§ **PROBLEM STATEMENT**
Please keep the pictures out and write out exactly the lines from the first in the data below through the one containing "температуры", both included.

Page images and extracted text

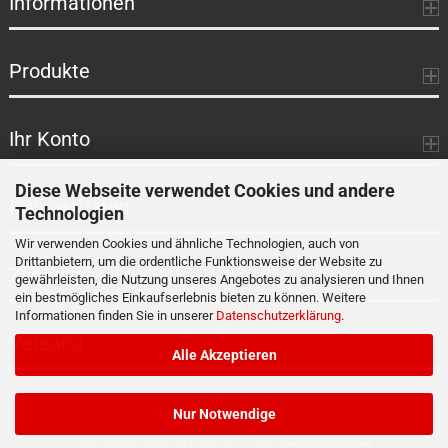
Informationen
Produkte
Ihr Konto
Diese Webseite verwendet Cookies und andere
Kontaktdaten
Technologien
Wir verwenden Cookies und ähnliche Technologien, auch von
Drittanbietern, um die ordentliche Funktionsweise der Website zu
Zahlung
gewährleisten, die Nutzung unseres Angebotes zu analysieren und Ihnen
ein bestmögliches Einkaufserlebnis bieten zu können. Weitere
Informationen finden Sie in unserer
Datenschutzerklärung
.
Versand
Alle Akzeptieren
Nur Notwendige
Alle Preise sind inkl. MwSt., zzgl.
Versandkosten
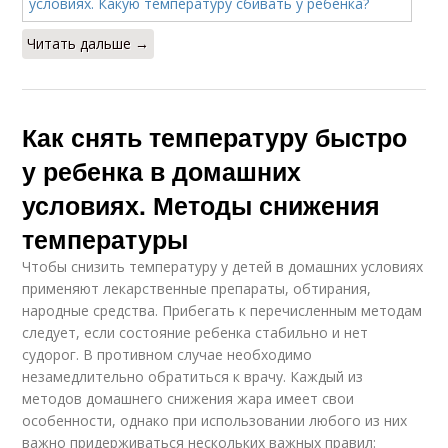
Читать дальше →
Как снять температуру быстро
у ребенка в домашних
условиях. Методы снижения
температуры
Чтобы снизить температуру у детей в домашних условиях
применяют лекарственные препараты, обтирания,
народные средства. Прибегать к перечисленным методам
следует, если состояние ребенка стабильно и нет
судорог. В противном случае необходимо
незамедлительно обратиться к врачу. Каждый из
методов домашнего снижения жара имеет свои
особенности, однако при использовании любого из них
важно придерживаться нескольких важных правил:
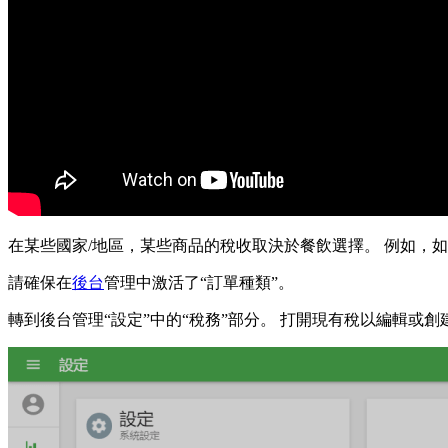
在某些國家/地區，某些商品的稅收取決於餐飲選擇。 例如，
請確保在
後台
管理中激活了“訂單種類”。
轉到後台管理“設定”中的“稅務”部分。 打開現有稅以編輯或創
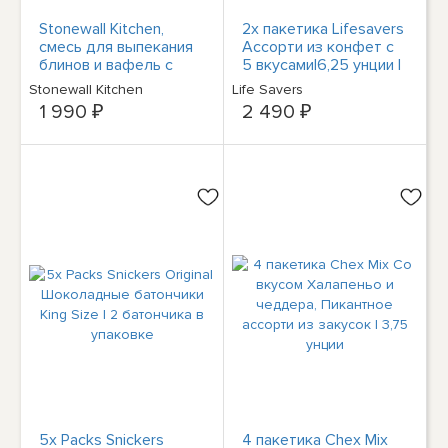
Stonewall Kitchen,
2x пакетика Lifesavers
смесь для выпекания
Ассорти из конфет с
блинов и вафель с
5 вкусами|6,25 унции |
корицей, 453,6 г (16
Быстрая доставка
Stonewall Kitchen
Life Savers
унций)
1 990 ₽
2 490 ₽
5x Packs Snickers
4 пакетика Chex Mix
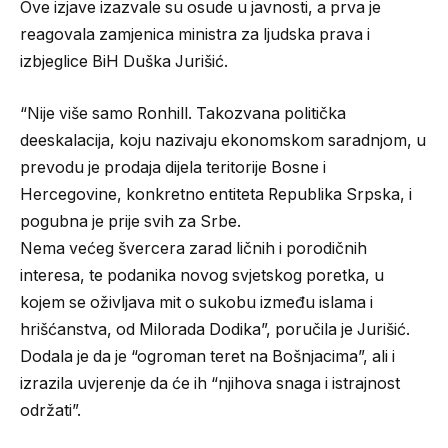
Ove izjave izazvale su osude u javnosti, a prva je
reagovala zamjenica ministra za ljudska prava i
izbjeglice BiH Duška Jurišić.
“Nije više samo Ronhill. Takozvana politička
deeskalacija, koju nazivaju ekonomskom saradnjom, u
prevodu je prodaja dijela teritorije Bosne i
Hercegovine, konkretno entiteta Republika Srpska, i
pogubna je prije svih za Srbe.
Nema većeg švercera zarad ličnih i porodičnih
interesa, te podanika novog svjetskog poretka, u
kojem se oživljava mit o sukobu između islama i
hrišćanstva, od Milorada Dodika”, poručila je Jurišić.
Dodala je da je “ogroman teret na Bošnjacima”, ali i
izrazila uvjerenje da će ih “njihova snaga i istrajnost
održati”.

§ **WRITTEN SOLUTION**
Informationen
Produkte
Ihr Konto
Diese Webseite verwendet Cookies und andere
Kontaktdaten
Technologien
Wir verwenden Cookies und ähnliche Technologien, auch von
Drittanbietern, um die ordentliche Funktionsweise der Website zu
Zahlung
gewährleisten, die Nutzung unseres Angebotes zu analysieren und Ihnen
ein bestmögliches Einkaufserlebnis bieten zu können. Weitere
Informationen finden Sie in unserer
Datenschutzerklärung
.
Versand
Alle Akzeptieren
Nur Notwendige
Alle Preise sind inkl. MwSt., zzgl.
Versandkosten
Читать дальше →
Как снять температуру быстро
у ребенка в домашних
условиях. Методы снижения
температуры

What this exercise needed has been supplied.